#### [PASSAGE PROVIDED]
Jonesy & Amanda’s history-making year (Pt 1)

Radio Consultancy

In their 8th year as WSFM’s breakfast stars, Jonesy & Amanda won the ACRA for Best On-Air Team, Metro – and have enjoyed a truly spectacular year of ratings success.

Here they talk to Scott Muller about how they got there, how they stay fresh, their approach to making a great show every day – and are happy to hear that in 2012 they’ve made ratings history in a way no other Sydney breakfast show of the last decade has come close to achieving …

Scott: Congratulations on winning the ACRA for Best On-Air Team – that winning photo seems to be on websites everywhere.

Amanda: Is that the one with my mouth wide open?

Scott: Yes, this one…


 

Jonesy: We are beside ourselves, we’re thrilled. I was always concerned that we weren’t going to be able to do it. The last ACRA I won was at Triple M … (for) being able to say “26 degreeees, here’s some Nickelback”. But this one is about doing a good show – and the shows that we were up against (in the category) were no slouches. So, to beat Kyle & Jackie O, in particular, was really good 'coz those guys are a very good radio show.

Amanda: Absolutely!

Records from a collection:
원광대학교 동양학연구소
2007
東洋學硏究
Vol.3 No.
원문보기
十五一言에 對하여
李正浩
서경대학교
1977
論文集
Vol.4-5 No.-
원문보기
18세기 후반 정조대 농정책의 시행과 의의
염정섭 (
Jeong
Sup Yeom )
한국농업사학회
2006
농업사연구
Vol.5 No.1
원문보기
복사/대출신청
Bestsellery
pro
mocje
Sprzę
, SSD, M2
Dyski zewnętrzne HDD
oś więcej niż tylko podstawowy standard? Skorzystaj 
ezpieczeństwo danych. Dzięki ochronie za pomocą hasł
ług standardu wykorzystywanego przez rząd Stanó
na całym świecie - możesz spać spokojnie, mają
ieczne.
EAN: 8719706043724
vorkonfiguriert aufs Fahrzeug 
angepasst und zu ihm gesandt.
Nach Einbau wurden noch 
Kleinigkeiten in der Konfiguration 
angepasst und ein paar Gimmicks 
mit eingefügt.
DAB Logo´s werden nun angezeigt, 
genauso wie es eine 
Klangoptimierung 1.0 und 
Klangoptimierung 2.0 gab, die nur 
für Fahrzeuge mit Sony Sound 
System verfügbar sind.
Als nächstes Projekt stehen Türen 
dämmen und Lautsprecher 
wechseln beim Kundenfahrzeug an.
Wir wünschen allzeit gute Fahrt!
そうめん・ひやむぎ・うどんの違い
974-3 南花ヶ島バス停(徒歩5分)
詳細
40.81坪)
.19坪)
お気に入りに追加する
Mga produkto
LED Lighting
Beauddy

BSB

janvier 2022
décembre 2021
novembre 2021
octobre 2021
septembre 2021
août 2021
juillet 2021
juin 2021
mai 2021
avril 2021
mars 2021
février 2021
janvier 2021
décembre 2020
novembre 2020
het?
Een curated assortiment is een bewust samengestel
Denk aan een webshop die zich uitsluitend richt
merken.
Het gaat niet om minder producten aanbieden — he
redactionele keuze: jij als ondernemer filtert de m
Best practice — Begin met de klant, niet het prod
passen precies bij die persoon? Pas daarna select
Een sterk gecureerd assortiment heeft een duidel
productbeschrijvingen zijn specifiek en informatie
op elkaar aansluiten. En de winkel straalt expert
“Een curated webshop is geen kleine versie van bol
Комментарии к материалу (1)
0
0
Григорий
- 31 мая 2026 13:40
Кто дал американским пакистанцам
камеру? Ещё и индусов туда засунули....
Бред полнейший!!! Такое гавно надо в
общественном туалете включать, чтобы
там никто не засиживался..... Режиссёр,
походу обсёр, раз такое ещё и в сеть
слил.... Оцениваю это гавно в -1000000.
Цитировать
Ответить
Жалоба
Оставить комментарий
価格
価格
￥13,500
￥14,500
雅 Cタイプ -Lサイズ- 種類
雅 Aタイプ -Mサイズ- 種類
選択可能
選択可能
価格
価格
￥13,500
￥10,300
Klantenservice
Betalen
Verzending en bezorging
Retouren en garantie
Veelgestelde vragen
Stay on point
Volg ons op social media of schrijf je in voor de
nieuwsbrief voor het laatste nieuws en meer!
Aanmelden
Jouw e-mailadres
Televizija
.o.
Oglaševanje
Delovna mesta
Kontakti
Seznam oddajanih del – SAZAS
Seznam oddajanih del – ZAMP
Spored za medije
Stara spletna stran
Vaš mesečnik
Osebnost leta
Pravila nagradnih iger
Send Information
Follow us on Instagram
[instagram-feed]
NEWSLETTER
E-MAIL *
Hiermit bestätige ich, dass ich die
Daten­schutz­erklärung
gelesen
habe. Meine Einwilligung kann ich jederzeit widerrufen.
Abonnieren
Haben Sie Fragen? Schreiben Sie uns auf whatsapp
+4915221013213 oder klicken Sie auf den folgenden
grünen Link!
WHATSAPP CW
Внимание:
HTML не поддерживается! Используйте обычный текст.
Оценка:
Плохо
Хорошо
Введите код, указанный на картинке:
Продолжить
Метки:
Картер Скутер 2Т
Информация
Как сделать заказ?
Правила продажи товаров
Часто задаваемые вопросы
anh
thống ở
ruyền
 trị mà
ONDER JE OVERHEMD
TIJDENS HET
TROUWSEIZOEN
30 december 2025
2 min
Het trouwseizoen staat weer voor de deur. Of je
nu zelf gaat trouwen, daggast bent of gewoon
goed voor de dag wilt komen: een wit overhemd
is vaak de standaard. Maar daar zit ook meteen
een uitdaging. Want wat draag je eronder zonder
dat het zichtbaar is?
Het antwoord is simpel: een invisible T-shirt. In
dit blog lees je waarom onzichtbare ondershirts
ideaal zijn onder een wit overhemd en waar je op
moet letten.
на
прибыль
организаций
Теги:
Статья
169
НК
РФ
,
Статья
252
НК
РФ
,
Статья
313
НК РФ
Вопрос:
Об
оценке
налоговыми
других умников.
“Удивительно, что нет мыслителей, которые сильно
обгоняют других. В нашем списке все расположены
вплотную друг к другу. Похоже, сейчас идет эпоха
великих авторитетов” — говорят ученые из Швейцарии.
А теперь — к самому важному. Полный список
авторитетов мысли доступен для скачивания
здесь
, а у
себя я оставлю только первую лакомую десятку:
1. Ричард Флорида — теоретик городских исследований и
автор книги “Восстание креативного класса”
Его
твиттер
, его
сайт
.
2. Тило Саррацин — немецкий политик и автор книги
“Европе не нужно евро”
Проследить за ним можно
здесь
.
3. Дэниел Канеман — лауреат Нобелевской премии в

#### [REQUIREMENT 1]
Shorten the paragraph of the interview passage that begins "In their 8th year as WSFM's breakfast stars," and keep its main facts.
#### [REQUIREMENT 2]
Give the interview passage again from the words "Jonesy: We are" through the words "Amanda: Absolutely!", and update it by replacing "thrilled" with "delighted".
These entries have no connection to the interview passage.

#### [ANSWER SPACE 1]
In their eighth year as WSFM's breakfast hosts, Jonesy & Amanda won the ACRA for Best On-Air Team, Metro, and had a spectacular year of ratings success.

#### [ANSWER SPACE 2]
Jonesy: We are beside ourselves, we’re delighted. I was always concerned that we weren’t going to be able to do it. The last ACRA I won was at Triple M … (for) being able to say “26 degreeees, here’s some Nickelback”. But this one is about doing a good show – and the shows that we were up against (in the category) were no slouches. So, to beat Kyle & Jackie O, in particular, was really good 'coz those guys are a very good radio show.

Amanda: Absolutely!